The minimum tax, as currently crafted, will discourage investors and lead to business closures. Those that don’t close will either default or resort to tax evasion to survive. Businesses requiring high initial capital investments, those operating in a low-profit margin environment, startups, manufacturers of excisable goods and cash-constrained businesses will be the most affected.
Businesses needing high initial capital investments usually take many years before they report their first profit as they are granted high capital deductions which they utilise in the initial years of operation.
However, with the minimum tax, such businesses will be required to pay one per cent of their gross revenue starting with their first year of operation, which will greatly discourage investments in such sectors and negate the purpose of the existing tax incentives in the form of capital allowance.
Companies operating in low-profit margins like wholesalers and distributors will also be greatly affected.
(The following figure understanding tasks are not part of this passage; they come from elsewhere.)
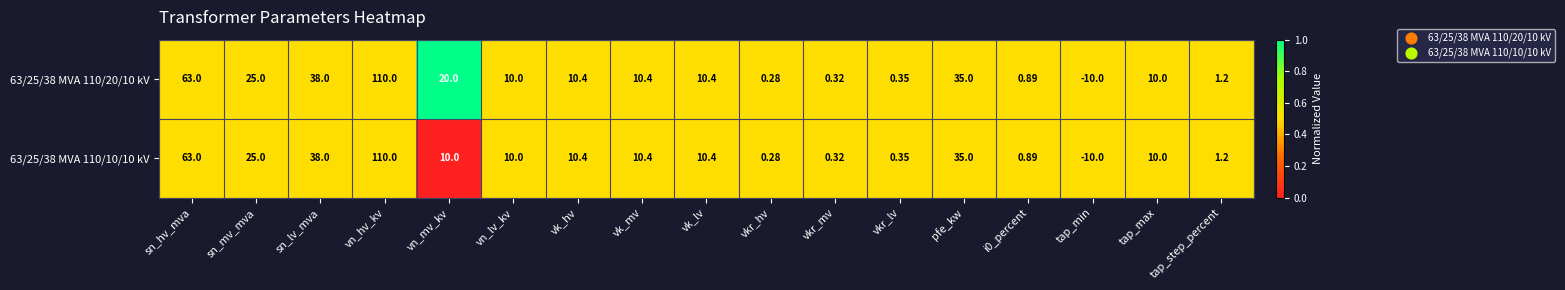

Which category has the highest value across all series?

vn_hv_kv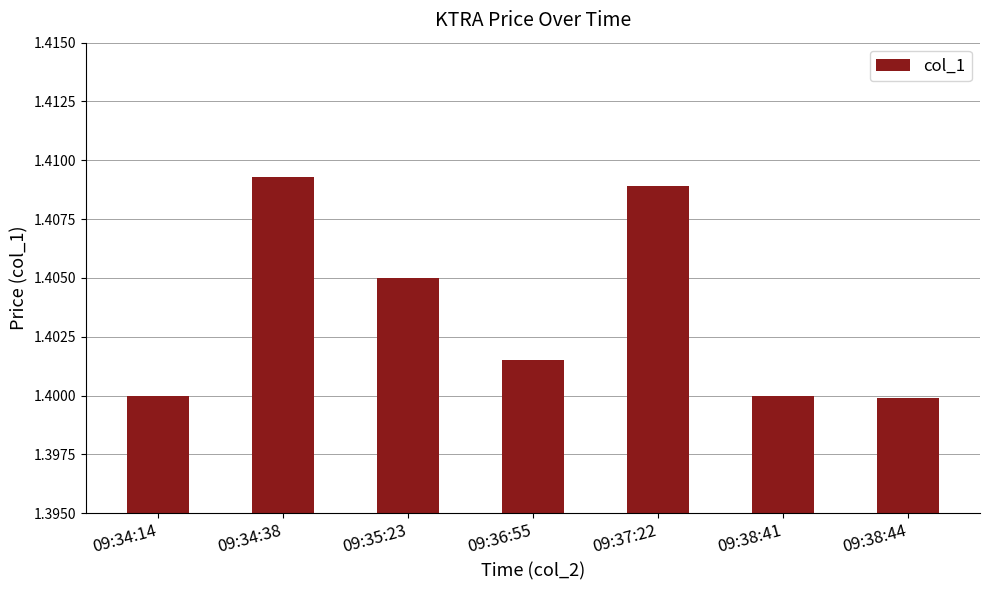

What is the sum of all values?

9.8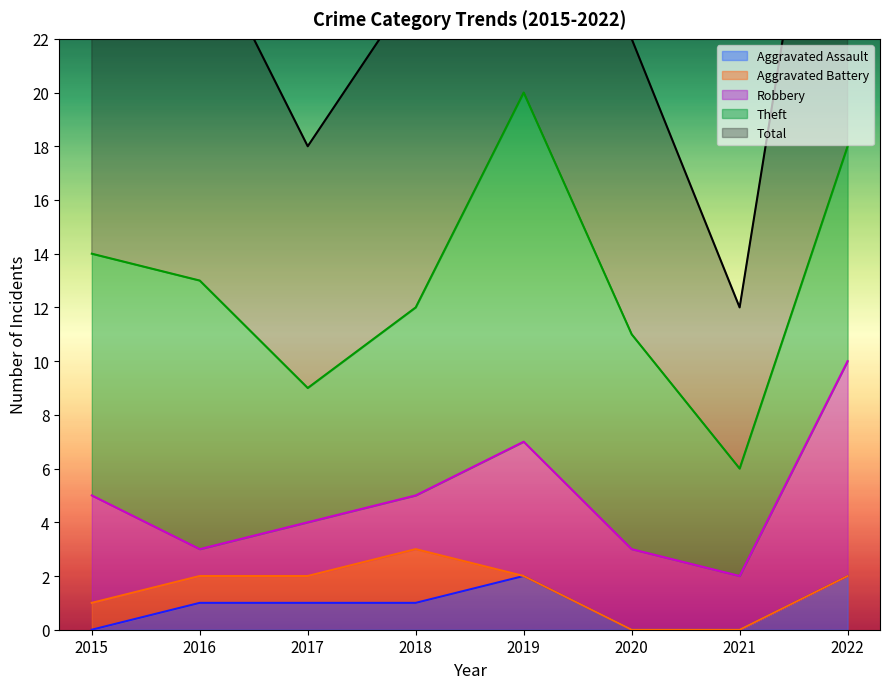

What is the average value of the Aggravated Assault series?

1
For instance, a sugar trader, who buys a 50-kilogramme bag of sugar at an average price of Sh4,000 would add a margin of Sh30 only. Assuming he makes a sale of 1,000 bags in a month, the turnover would be Sh4,030,000 with a gross profit margin of Sh30,000. If you deduct other operating expenses, the trader would report a less than Sh 10,000 net profit in that month. One would then be required to pay income tax at the rate of 30 per cent, which would be Sh 3,000. However, with the introduction of minimum tax, the trader will be expected to pay one per cent of Sh4,030,000. This would be Sh40,300, which is even more than his gross profit of Sh30,000. If such a trader is to comply with the requirements of the minimum tax, one would be pay from one’s capital pushing him/her out of business.
The same case would apply to businesses dealing with the manufacture of excisable goods. Assuming it costs Sh100 to make a litre of spirits of alcoholic strength exceeding six per cent, which is charged excise duty at a rate of Sh253 a litre, plus value-added tax (VAT) at the rate of 16 per cent. The sales price per litre, assuming a markup of Sh 5 per litre would be Sh358. As such, the minimum tax per litre would be Sh3.58, which leaves the manufacturer with only Sh1.42 a litre to cater for bank interest, salaries, rent and other operating expenses. Such a manufacturer can only blow off his capital or close shop, fire employees, stop paying rent and go home.
With the foregoing examples, startups and businesses facing cash flow constraints would have no choice but to close shop or move to more tax-friendly jurisdictions. It is the same logic that has necessitated the government to exempt Kenya Airways (KQ) from the payment of the minimum tax. Sorry to say, there are numerous companies in Kenya, struggling financially and reporting losses that badly need to be relieved from the minimum tax just like KQ.
To argue that minimum tax is a strategy of expanding the tax base by roping in more people who were previously not paying tax is erroneous. Some of these loss-making businesses still pay VAT, pay-as-you-earn, excise tax, advance tax and other levies. Killing them would mean that the government will lose such revenue.
Alternatively, many businesses may resort to tax evasion for survival. They may be forced to under-declare their revenue and report reduced turnover to reduce the minimum tax burden. Under declaration of sales will also lead to underpayment of other taxes like excise duty, which is based on production and VAT which is based on turnover. As a result, the Kenya Revenue Authority will end up collecting way less tax revenue with the introduction of minimum tax than before.